- _HOW TO COMPLETE THIS TASK_
Please copy each line below that contains the string "entre".

(Saved data entries)
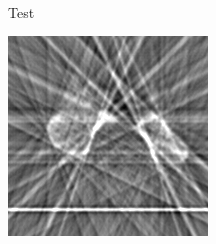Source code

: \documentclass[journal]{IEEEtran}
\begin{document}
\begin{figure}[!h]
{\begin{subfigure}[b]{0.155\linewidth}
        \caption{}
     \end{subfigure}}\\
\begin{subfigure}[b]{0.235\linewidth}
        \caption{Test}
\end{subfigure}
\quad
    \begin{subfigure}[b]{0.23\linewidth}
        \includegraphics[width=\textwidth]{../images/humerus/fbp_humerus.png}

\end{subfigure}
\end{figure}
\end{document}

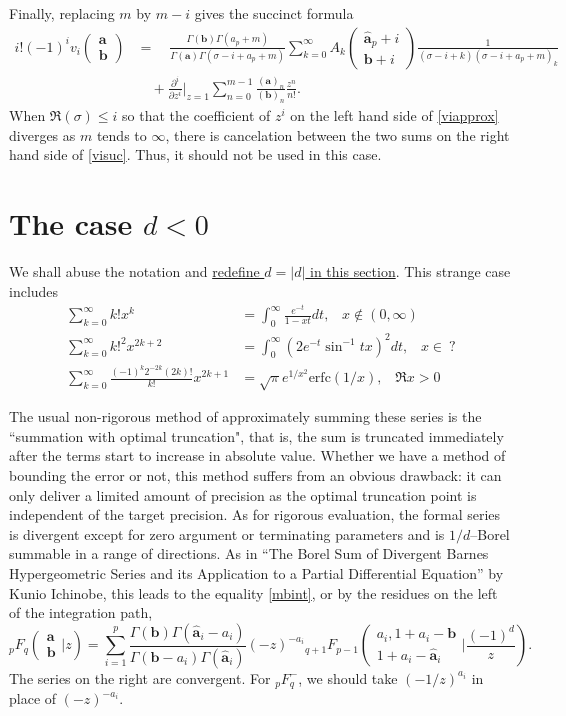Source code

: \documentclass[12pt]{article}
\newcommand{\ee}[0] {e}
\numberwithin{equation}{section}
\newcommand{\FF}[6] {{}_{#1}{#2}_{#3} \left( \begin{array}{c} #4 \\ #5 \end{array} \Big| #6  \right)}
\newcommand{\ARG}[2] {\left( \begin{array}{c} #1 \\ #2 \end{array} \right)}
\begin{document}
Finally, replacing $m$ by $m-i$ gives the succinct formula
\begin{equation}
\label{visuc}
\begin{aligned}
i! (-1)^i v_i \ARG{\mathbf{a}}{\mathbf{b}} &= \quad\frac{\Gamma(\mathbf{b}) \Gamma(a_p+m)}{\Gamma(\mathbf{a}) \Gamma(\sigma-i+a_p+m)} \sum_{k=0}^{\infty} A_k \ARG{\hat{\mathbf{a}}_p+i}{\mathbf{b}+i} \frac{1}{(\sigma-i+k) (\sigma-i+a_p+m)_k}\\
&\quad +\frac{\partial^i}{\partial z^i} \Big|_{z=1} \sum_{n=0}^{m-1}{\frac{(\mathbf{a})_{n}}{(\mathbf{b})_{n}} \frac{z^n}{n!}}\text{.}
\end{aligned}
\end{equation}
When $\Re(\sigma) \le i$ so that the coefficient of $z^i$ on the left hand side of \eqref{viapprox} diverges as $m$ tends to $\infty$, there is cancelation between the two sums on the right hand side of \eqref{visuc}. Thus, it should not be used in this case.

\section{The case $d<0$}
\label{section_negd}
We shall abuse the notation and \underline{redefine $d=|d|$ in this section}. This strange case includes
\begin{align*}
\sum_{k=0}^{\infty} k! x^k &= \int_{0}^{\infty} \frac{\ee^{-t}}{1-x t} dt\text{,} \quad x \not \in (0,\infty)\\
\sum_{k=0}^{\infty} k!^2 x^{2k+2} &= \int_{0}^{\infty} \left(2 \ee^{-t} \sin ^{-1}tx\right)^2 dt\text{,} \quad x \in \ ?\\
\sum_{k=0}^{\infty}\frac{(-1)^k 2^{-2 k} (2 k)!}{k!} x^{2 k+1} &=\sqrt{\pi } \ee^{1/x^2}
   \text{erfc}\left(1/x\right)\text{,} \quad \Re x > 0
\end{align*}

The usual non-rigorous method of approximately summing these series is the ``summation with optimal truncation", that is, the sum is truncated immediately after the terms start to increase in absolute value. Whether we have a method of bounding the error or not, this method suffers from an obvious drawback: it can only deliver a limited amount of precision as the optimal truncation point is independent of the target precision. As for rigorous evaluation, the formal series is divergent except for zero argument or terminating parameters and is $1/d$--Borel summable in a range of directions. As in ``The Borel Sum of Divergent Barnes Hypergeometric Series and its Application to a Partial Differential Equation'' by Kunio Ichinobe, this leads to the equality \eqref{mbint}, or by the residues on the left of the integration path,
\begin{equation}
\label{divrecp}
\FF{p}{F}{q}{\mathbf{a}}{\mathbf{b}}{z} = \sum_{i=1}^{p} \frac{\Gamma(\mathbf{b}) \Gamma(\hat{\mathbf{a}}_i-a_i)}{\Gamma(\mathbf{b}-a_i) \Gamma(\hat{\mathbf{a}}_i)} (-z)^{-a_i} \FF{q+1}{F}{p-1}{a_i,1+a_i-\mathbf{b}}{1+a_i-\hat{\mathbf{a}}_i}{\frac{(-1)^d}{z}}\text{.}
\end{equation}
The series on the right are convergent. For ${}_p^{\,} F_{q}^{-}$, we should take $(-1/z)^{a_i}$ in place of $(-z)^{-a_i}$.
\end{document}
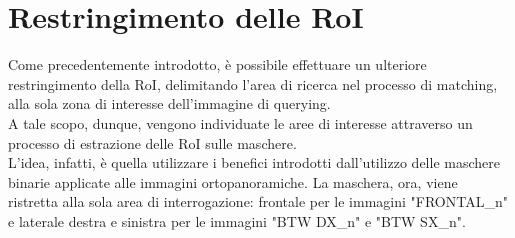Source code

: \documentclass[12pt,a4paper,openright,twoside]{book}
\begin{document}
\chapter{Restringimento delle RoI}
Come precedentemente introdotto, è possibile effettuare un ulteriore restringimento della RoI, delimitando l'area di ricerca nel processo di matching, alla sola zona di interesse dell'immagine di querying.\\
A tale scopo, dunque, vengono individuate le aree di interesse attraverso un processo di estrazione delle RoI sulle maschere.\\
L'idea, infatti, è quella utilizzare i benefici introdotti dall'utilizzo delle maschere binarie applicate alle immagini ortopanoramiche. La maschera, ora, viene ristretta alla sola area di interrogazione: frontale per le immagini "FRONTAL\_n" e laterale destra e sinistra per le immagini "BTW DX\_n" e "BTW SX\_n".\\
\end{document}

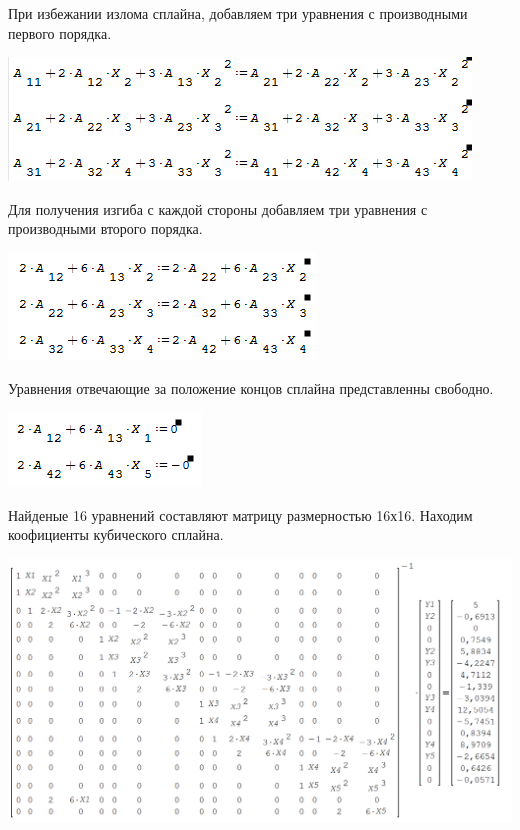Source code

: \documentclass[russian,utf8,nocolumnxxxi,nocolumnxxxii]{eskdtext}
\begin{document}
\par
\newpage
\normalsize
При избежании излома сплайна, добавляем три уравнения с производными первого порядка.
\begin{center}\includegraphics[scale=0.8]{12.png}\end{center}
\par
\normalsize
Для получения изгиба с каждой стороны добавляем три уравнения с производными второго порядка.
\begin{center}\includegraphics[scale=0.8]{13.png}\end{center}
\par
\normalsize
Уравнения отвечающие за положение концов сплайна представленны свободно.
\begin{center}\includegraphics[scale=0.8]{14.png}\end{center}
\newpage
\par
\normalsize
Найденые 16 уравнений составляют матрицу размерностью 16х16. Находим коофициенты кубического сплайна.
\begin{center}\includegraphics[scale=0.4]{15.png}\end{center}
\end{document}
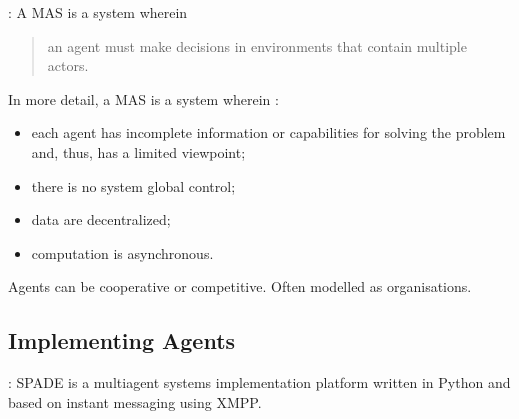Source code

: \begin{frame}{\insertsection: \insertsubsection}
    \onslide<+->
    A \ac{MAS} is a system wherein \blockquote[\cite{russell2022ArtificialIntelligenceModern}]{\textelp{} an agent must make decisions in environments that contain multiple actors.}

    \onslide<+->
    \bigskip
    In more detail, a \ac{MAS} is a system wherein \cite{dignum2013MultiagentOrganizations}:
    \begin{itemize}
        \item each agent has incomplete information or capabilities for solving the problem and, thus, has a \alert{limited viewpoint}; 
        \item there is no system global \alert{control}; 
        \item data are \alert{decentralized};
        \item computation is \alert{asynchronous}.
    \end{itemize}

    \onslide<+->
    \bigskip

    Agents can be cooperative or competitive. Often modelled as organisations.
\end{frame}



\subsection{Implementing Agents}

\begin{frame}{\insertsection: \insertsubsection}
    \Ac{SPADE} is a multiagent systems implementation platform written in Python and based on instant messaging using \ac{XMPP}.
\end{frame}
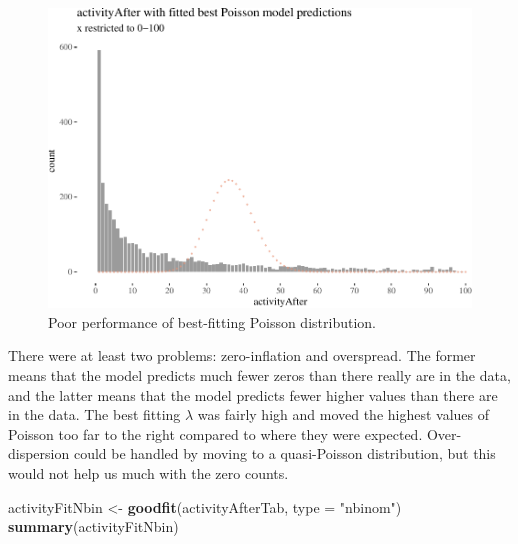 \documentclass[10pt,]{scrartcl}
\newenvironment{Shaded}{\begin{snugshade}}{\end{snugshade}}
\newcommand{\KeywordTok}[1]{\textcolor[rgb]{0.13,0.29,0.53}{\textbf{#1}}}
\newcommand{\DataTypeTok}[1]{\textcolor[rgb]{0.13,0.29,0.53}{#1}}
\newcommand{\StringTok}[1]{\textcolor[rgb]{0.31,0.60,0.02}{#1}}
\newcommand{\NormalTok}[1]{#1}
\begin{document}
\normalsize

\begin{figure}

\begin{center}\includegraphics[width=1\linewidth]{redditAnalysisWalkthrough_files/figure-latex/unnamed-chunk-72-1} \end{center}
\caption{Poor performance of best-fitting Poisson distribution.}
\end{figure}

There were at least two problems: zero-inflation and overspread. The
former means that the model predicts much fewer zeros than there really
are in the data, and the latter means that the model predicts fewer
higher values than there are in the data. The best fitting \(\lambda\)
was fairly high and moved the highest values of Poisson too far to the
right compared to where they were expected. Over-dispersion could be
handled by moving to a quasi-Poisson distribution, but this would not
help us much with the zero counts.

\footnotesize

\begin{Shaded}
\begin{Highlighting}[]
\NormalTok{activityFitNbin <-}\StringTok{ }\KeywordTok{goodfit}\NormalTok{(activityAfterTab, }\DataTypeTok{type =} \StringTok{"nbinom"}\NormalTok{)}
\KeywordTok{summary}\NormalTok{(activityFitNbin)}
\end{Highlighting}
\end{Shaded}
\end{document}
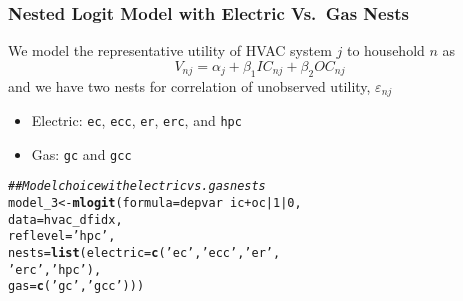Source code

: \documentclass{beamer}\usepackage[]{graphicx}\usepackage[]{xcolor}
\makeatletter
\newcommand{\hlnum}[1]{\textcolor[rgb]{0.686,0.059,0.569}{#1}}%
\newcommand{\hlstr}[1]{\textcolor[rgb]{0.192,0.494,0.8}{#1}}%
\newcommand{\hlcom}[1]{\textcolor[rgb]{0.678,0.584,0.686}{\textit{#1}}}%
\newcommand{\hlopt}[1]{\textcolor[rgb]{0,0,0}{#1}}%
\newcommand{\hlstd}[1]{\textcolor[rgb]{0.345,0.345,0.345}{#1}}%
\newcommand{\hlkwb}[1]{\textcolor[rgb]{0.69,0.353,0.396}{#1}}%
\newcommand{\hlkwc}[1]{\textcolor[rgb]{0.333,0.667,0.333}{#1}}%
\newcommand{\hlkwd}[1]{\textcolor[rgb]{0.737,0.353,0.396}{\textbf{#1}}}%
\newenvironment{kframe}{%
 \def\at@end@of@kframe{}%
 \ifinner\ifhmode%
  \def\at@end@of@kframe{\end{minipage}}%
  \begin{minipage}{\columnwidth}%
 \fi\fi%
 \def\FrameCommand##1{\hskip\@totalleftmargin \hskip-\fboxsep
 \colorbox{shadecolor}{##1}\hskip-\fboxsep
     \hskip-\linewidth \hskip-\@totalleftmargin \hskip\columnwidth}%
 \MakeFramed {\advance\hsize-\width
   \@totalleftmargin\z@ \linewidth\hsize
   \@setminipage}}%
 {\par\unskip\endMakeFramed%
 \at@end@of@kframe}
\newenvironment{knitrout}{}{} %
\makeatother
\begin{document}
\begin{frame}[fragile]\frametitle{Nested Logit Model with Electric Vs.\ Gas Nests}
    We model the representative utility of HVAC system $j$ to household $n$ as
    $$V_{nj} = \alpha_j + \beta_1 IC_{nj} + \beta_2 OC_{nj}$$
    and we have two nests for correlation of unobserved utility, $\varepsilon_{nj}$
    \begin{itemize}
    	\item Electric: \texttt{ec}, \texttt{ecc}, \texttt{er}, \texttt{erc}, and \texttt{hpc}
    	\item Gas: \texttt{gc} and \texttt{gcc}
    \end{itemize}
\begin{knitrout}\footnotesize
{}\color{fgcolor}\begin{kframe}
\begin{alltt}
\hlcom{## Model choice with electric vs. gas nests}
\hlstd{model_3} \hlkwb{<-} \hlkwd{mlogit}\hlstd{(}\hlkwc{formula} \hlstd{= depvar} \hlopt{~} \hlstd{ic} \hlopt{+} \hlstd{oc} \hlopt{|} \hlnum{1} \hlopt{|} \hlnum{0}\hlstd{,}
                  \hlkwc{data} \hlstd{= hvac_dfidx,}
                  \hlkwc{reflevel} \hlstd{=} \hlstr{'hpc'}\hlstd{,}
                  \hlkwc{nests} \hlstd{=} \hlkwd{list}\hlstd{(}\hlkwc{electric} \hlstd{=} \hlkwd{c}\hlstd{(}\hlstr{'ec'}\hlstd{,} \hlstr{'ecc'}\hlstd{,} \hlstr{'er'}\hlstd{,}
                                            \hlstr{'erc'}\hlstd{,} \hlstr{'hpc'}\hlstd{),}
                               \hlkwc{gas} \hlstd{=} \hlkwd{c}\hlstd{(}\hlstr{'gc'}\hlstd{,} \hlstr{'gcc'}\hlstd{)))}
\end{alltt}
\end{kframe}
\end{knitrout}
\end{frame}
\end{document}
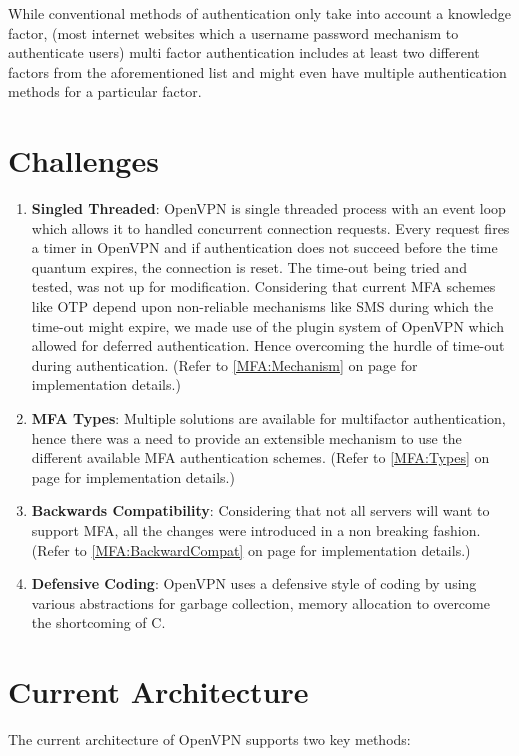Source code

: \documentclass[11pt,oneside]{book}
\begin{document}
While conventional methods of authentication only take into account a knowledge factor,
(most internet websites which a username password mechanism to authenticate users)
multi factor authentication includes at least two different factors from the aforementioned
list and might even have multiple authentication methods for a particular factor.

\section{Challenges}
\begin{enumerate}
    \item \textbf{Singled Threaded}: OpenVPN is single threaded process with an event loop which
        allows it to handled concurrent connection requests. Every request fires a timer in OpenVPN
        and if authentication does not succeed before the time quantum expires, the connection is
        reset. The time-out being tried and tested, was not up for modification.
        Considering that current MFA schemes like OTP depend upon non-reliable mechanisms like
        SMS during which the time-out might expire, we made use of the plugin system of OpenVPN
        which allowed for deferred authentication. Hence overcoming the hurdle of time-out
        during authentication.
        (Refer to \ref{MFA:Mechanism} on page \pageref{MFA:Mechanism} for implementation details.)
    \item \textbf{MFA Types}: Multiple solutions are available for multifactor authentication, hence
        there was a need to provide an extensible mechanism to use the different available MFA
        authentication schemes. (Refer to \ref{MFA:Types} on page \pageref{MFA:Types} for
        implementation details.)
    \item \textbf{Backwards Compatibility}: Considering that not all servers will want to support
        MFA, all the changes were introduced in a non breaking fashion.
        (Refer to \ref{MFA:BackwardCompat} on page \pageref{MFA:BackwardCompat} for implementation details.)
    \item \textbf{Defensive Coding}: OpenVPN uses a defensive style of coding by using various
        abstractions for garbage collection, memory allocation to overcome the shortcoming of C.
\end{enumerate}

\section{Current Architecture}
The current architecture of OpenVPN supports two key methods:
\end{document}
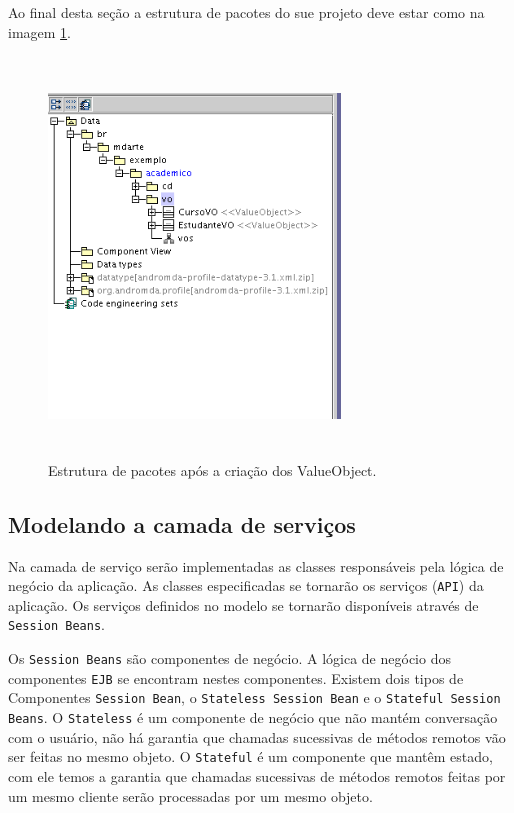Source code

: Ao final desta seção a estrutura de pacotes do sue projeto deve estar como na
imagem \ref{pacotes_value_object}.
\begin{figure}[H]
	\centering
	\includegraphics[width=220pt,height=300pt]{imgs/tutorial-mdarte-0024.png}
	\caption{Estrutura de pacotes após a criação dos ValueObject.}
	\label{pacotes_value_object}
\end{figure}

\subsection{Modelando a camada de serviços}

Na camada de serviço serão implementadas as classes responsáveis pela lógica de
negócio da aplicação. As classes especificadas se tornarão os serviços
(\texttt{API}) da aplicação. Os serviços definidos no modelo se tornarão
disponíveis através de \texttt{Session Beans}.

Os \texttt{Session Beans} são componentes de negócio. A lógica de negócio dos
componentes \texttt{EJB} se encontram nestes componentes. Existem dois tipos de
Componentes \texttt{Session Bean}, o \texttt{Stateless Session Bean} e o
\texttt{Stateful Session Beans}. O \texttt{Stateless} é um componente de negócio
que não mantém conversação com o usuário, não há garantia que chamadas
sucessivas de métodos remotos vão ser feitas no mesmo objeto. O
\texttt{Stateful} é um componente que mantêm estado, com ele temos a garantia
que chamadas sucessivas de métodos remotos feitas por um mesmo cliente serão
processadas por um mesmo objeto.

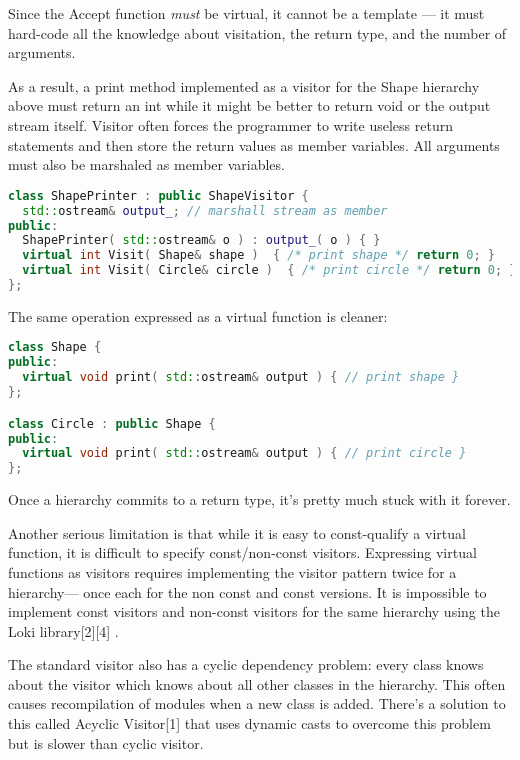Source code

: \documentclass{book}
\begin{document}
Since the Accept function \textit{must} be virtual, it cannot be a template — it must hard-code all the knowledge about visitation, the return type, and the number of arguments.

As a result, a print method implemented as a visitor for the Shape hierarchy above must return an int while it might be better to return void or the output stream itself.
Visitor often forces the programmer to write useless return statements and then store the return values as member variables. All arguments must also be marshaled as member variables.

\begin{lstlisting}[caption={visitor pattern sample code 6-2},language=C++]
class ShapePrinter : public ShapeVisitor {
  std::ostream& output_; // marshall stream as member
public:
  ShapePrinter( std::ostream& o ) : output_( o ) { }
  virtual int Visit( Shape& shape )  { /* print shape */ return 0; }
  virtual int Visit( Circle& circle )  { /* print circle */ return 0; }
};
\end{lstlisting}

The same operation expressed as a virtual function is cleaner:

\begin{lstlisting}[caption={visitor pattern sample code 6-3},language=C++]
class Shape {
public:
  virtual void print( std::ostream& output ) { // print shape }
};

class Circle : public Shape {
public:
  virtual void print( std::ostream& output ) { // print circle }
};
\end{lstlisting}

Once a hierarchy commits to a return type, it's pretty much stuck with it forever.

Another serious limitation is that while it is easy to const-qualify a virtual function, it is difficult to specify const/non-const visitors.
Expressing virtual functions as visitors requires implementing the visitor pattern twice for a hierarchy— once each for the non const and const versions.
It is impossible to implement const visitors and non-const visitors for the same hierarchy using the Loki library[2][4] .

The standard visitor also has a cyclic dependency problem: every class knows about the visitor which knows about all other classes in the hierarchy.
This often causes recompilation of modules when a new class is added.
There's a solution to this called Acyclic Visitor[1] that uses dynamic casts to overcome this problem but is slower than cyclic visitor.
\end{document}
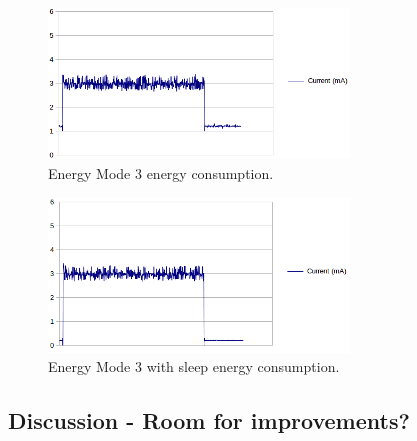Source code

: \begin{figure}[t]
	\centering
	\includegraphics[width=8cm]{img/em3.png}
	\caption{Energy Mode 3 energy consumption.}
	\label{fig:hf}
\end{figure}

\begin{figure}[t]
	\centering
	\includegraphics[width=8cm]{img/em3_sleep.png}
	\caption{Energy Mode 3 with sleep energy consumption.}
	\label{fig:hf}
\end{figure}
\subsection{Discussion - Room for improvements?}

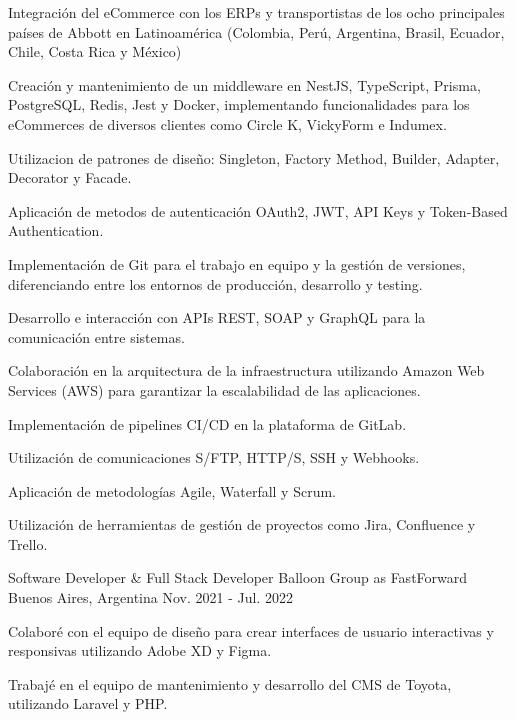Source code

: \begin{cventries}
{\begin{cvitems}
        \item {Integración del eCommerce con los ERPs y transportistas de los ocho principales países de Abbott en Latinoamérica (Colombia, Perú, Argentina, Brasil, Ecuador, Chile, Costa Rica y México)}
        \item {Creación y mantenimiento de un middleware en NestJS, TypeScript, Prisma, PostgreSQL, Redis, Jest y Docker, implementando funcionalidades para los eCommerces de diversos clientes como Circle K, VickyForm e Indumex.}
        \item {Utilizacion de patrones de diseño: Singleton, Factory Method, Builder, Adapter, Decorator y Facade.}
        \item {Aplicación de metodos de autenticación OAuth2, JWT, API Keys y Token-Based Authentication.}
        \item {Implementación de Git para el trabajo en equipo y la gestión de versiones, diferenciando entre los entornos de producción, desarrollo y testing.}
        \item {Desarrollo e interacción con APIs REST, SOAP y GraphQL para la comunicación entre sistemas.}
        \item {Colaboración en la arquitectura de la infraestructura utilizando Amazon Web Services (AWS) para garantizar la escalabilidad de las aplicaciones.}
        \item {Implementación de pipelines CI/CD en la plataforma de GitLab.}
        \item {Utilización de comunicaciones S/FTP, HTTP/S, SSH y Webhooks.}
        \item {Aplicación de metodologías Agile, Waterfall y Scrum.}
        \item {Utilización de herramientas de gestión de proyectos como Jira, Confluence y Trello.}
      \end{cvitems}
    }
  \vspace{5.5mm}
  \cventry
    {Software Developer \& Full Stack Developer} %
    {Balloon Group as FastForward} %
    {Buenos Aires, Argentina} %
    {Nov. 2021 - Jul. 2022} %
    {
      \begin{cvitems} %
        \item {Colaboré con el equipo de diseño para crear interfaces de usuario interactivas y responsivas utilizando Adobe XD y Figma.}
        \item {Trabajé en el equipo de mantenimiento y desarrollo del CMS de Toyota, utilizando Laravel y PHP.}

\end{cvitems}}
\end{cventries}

- _SOLUTION_
        \item {Implementación de Git para el trabajo en equipo y la gestión de versiones, diferenciando entre los entornos de producción, desarrollo y testing.}
        \item {Desarrollo e interacción con APIs REST, SOAP y GraphQL para la comunicación entre sistemas.}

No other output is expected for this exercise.